[Exercise objective]: In the passage on synchronization sub-frames, what is the point located by the pre-determined processing called?

The nodes 4, 6, 8 transmit symbols which are grouped into sub-frames.
According to a particular embodiment of the present invention, the transmission is OFDM (“Orthogonal Frequency Division Multiplexing”) based.
The nodes 4, 6, 8 transmit data sub-frames as well as sub-frames dedicated for synchronization. These dedicated sub-frames may be for example, a blank sub-frame or a MBSFN (“Multicast Broadcast over Single Frequency Network”) sub-frame of the 3GPP-LTE standard.
FIG. 2 represents synchronization sub-frames 20, 22 and 24 of nodes 4, 6 and 8 respectively.
According to the invention, each synchronization sub-frame 20, 22, 24 contains a signal that can be spread over the multiple symbols of the sub-frame such that a pre-determined processing allows for locating a given point of the sub-frame, for example the middle of the sub-frame, as illustrated by arrows in the FIG. 2.
This point is called the virtual synchronization time or VST of the node in the following description.

[Source texts for formatted documents]:
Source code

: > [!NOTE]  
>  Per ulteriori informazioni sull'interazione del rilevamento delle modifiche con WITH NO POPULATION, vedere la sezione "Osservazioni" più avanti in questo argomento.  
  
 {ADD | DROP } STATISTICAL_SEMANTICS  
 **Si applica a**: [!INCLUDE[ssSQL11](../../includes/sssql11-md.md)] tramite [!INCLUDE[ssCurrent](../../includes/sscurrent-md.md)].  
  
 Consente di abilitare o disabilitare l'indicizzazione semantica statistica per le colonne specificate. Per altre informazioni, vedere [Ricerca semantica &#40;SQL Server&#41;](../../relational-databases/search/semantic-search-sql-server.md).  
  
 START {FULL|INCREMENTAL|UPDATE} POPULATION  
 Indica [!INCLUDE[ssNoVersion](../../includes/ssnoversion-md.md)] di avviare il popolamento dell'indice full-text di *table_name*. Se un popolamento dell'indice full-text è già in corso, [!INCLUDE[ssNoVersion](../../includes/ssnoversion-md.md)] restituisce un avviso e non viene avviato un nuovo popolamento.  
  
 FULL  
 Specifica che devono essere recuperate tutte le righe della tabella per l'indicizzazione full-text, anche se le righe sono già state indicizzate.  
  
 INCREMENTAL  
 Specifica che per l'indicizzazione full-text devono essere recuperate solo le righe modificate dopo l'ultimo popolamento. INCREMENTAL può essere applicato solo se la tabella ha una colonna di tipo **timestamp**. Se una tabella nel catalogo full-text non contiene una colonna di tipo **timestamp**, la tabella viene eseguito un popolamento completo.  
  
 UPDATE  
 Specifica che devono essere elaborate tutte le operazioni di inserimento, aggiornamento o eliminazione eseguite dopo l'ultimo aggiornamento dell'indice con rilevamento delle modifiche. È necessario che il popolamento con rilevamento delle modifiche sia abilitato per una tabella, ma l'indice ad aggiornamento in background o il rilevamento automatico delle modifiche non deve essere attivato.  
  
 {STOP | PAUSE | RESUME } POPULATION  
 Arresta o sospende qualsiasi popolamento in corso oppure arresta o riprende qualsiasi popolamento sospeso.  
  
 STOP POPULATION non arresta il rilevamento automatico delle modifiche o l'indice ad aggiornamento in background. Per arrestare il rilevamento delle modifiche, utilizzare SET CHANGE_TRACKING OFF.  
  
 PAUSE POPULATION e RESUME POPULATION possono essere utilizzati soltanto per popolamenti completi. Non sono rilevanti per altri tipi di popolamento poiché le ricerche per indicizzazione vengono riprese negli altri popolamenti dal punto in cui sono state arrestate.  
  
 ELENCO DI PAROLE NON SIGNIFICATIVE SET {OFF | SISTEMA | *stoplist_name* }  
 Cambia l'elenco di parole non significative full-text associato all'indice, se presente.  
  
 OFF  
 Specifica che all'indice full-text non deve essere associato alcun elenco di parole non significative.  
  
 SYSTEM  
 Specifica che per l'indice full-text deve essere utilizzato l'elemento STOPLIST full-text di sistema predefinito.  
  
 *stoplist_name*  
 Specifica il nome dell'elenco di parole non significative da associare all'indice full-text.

[Task solution]: It is called the virtual synchronization time, or VST, of the node.